**What is needed:**
The output should consist solely of the line containing "ックがあると安心感があ" and the lines that follow it through the end of the data below.

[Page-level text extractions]
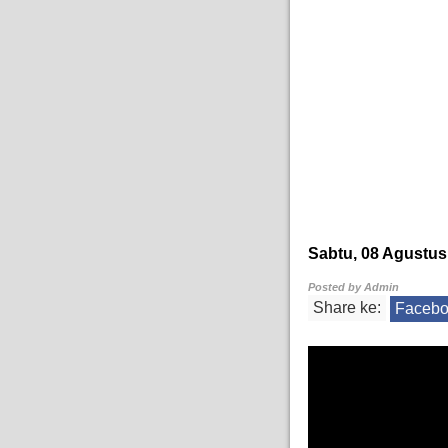
Sabtu, 08 Agustus
Posted by
Admin
Share ke:
Faceb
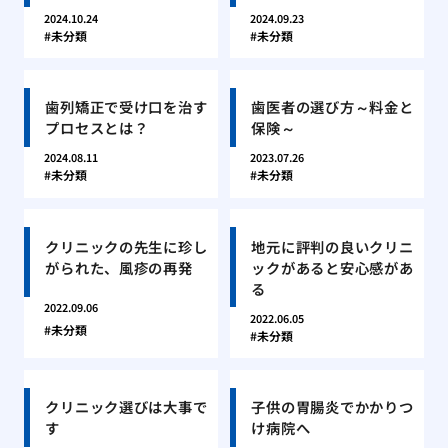
2024.10.24
2024.09.23
未分類
未分類
歯列矯正で受け口を治す
歯医者の選び方～料金と
プロセスとは？
保険～
2024.08.11
2023.07.26
未分類
未分類
クリニックの先生に珍し
地元に評判の良いクリニ
がられた、風疹の再発
ックがあると安心感があ
る
2022.09.06
2022.06.05
未分類
未分類
クリニック選びは大事で
子供の胃腸炎でかかりつ
す
け病院へ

**Answer:**
ックがあると安心感があ
る
2022.09.06
2022.06.05
未分類
未分類
クリニック選びは大事で
子供の胃腸炎でかかりつ
す
け病院へ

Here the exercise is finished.